Figure 14. Structure d’un anticorps.
La structure d'un anticorps monoclonal intact contre le phénobarbital, sous-classe IgG1, a été déterminée à une résolution de 3,2 A par cristallographie aux rayons X. Cette structure apparaît ici sous la forme d’un ruban figurant l’enchaînement des acides aminés qui constituent la protéine. Les deux chaines légères sont montrées en vert et fuschia. Les deux chaines lourdes sont en bleu et jaune. On reconnait la structure en Y, la partie basse sur le schéma figurant la partie constante de l’anticorps, la partie haute du schéma figurant les parties variables, les 2 branches du Y, qui vont lier l’antigène (Source : Berman et al. The Protein Data Bank Nucleic Acids Research, 2020).
Un anticorps est la forme sécrétée du récepteur des cellules B. Chaque anticorps reconnaît un ou plusieurs antigènes spécifiques (Litman et al. Molecular Biology and Evolution 1993). Chacune des 2 pointes du "Y" d'un anticorps contient un paratope qui se lie spécifiquement à un épitope particulier d'un antigène. Grâce à ce mécanisme, les anticorps peuvent : i) efficacement reconnaître un pathogène ou une cellule infectée pour qu'ils soient attaqués par d'autres parties du système immunitaire, ou ii) neutraliser directement le pathogène par exemple, en bloquant la protéine d'un virus qui est essentielle à son invasion (cas de la protéine S du SARS-CoV-2).
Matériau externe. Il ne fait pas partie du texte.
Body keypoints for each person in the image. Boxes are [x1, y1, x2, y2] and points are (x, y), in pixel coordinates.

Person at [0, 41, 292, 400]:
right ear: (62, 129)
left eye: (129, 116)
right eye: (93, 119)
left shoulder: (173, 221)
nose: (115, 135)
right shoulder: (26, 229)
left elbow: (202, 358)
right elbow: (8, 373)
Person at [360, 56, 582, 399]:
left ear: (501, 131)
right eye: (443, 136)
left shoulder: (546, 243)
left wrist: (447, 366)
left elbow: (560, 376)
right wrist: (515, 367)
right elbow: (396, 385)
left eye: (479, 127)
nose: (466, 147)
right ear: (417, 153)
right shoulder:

Figure 15. Schéma d’un anticorps circulant.
Cette figure schématise la précédente (Figure 14).
Table 2. Différentes classes des anticorps et leurs fonctions
Chez l'homme, les anticorps se répartissent en cinq classes, aussi appelées isotypes : IgA, IgD, IgE, IgG et IgM (Table 2 ci-dessus). Les anticorps humains IgG et IgA sont également divisés en sous-classes distinctes (IgG1, IgG2, IgG3, IgG4 ; IgA1 et IgA2), (Woof & Burton, Nature Rev Immunol 2004). La classe fait référence aux fonctions effectrices de l'anticorps, en plus de certaines autres caractéristiques structurelles. Les anticorps de différentes classes diffèrent également par l'endroit où ils sont libérés dans l'organisme et par le stade de la réponse immunitaire (voir la table ci-dessus). Le terme d'immunité humorale est souvent considéré comme synonyme de la réponse anticorps, décrivant la fonction du système immunitaire qui existe dans les humeurs (fluides) du corps sous forme de protéines solubles, par opposition à l'immunité à médiation cellulaire, qui décrit généralement les réponses des cellules T (en particulier les cellules T cytotoxiques).
En général, les anticorps sont considérés comme faisant partie du système immunitaire adaptatif, bien que cette classification puisse devenir compliquée pour certains d’entre eux. Par exemple, les IgM naturelles (Ehrenstein & Notley, Nat Rev Immunol 10), fabriquées par les cellules de la lignée B-1 sont des anticorps IgM produits indépendamment d'une réponse immunitaire et présentent une poly réactivité, c'est-à-dire qu'ils reconnaissent plusieurs antigènes distincts (non apparentés). Ils peuvent collaborer avec le système du complément dans les premières phases d'une réponse immunitaire pour faciliter l'élimination de l'antigène incriminé et l'acheminement des complexes immunitaires résultants vers les ganglions lymphatiques ou la rate en vue de l'initiation d'une réponse immunitaire. À ce titre, la fonction de ces anticorps est donc plus proche de celle de l'immunité innée que de celle de l'immunité adaptative. Néanmoins, les anticorps sont généralement considérés comme faisant partie du système immunitaire adaptatif parce qu'ils font preuve d'une spécificité exceptionnelle (à quelques exceptions près), qu'ils sont produits par des réarrangements génétiques (plutôt que d'être codés directement dans la lignée germinale) et qu'ils sont une manifestation de la mémoire immunologique.